= Cellphone overage charges =

Charges billed due to overuse of a phone plan

Overage charges are incurred when a mobile phone (cellphone) is used for more time than the quota fixed under a post-paid plan.
==Payment plans and overage charges==
Billing for mobile phones can take the form of either a pre-paid plan or a post-paid plan. In a pre-paid plan, the cell phone user pays for the minutes before using them. This kind of plan is popular in many Asian, South American, and some European countries.

In post-paid plans, the cell phone user pays at the end of the month for the minutes used during that month. Post-paid plans are common in North America. The cell phone providers (that is, the wireless carriers) typically charge a monthly fee for the post-paid plans. In turn, users get a monthly quota of minutes. When a user goes over the minutes allowed under the particular post-paid cell phone plan, they are charged separately for the extra minutes. In North America, this fee for the extra minutes is called overage fees or overage charges.

For example, suppose that a mobile phone user signs up for a post-paid cell phone plan that costs $40 per month and is allowed a quota of 700 minutes under that plan. If this user were to end up using 750 minutes in a month, then they would be charged an overage fee for the extra 50 minutes.

Mobile networks may offer the ability to check how much of a quota has been used, or users may sign up to third-party monitoring services. Overage charges are being phased out by some major providers.

==Overage charges in Germany==
In Germany as of 2015, most post-paid cell phone plans are (for calls within Germany) either true flat rates (monthly rates between 17 and 40 EUR, depending on how much data and how many SMS are included) or include a more limited amount of included minutes (100-200 Minutes), with a modest overage of 7 to 21 Euro-cent per minute. The time of days is not accounted for.

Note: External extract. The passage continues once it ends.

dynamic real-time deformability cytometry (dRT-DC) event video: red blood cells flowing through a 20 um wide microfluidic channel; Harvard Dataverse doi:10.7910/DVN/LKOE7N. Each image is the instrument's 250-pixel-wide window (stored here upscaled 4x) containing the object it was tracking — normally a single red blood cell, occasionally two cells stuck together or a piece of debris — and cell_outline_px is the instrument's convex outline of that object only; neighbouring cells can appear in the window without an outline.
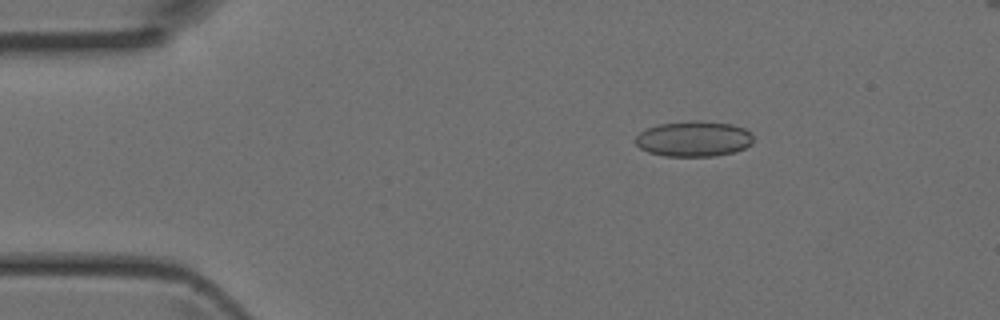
{"species": "Egyptian fruit bat (a non-hibernating species)", "species_latin": "Rousettus aegyptiacus", "temperature_condition": "room temperature", "stored_images_in_passage": 4, "camera_frame_rate_fps": 3000, "um_per_image_px": 0.085, "animal": {"sex": "female"}, "frame": {"image": 1, "passage_image": 2, "time_ms": 0.333, "image_size_px": [1000, 320], "cell_outline_px": [[752, 144], [736, 152], [716, 156], [664, 156], [648, 152], [640, 148], [636, 144], [636, 136], [640, 132], [648, 128], [660, 124], [688, 120], [700, 120], [732, 124], [744, 128], [752, 132]], "centroid_in_image_um": [58.99, 11.8], "position_along_channel_um": 26.0, "area_um2": 24.62}}
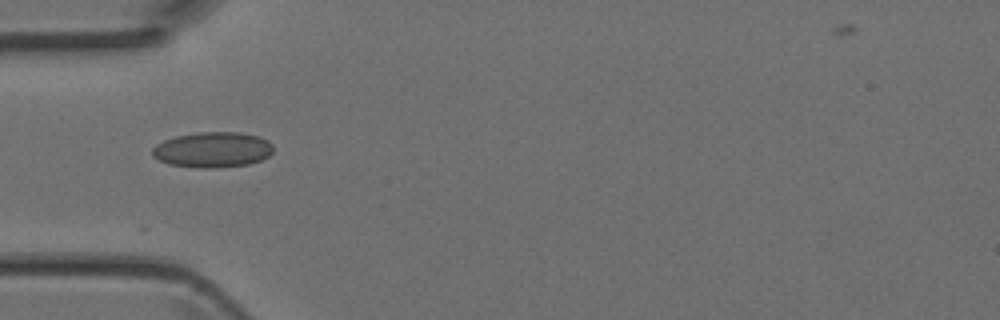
{"frame": {"image": 2, "passage_image": 4, "time_ms": 1.0, "image_size_px": [1000, 320], "cell_outline_px": [[272, 152], [268, 156], [260, 160], [248, 164], [216, 168], [200, 168], [168, 164], [152, 156], [152, 148], [156, 144], [164, 140], [176, 136], [200, 132], [240, 132], [256, 136], [268, 140], [272, 144]], "centroid_in_image_um": [18.06, 12.73], "position_along_channel_um": 66.9, "area_um2": 24.97}}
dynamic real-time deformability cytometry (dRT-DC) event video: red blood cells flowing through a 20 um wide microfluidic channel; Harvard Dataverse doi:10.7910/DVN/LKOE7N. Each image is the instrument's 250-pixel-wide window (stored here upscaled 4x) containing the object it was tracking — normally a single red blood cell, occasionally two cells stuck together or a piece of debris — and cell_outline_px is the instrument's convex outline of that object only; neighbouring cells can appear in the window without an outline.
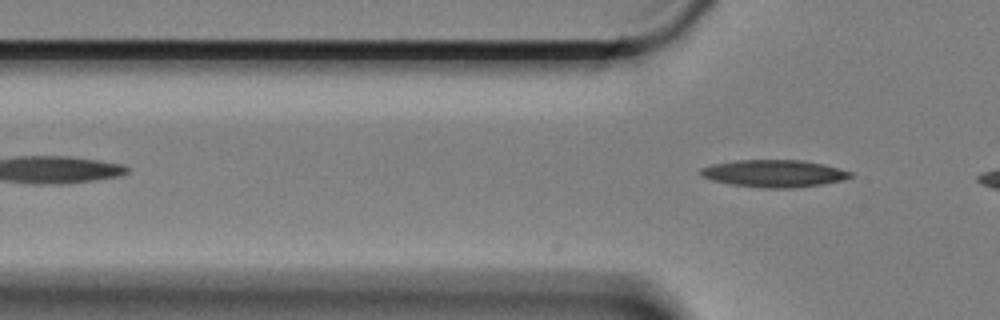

==Overage charges in North American countries==
North American post-paid cell phone plans typically divide the minutes used in various categories such as peak minutes, evening and night minutes (also called off-peak minutes), weekend minutes, mobile-to-mobile minutes, and so on. The peak minutes also go by the name of "anytime minutes" or "whenever minutes".

The peak minutes allowed under most post-paid plans are usually limited (such as 750 peak minutes allowed in a month for $40 per month) and minutes in all other categories are either free, or come with a large monthly quota (such as 5000 weekend and weeknight minutes). Therefore, in North American countries, the overage charges typically mean "peak overage charges", that is, a cell phone user gets charged separately for the extra peak minutes used in a month.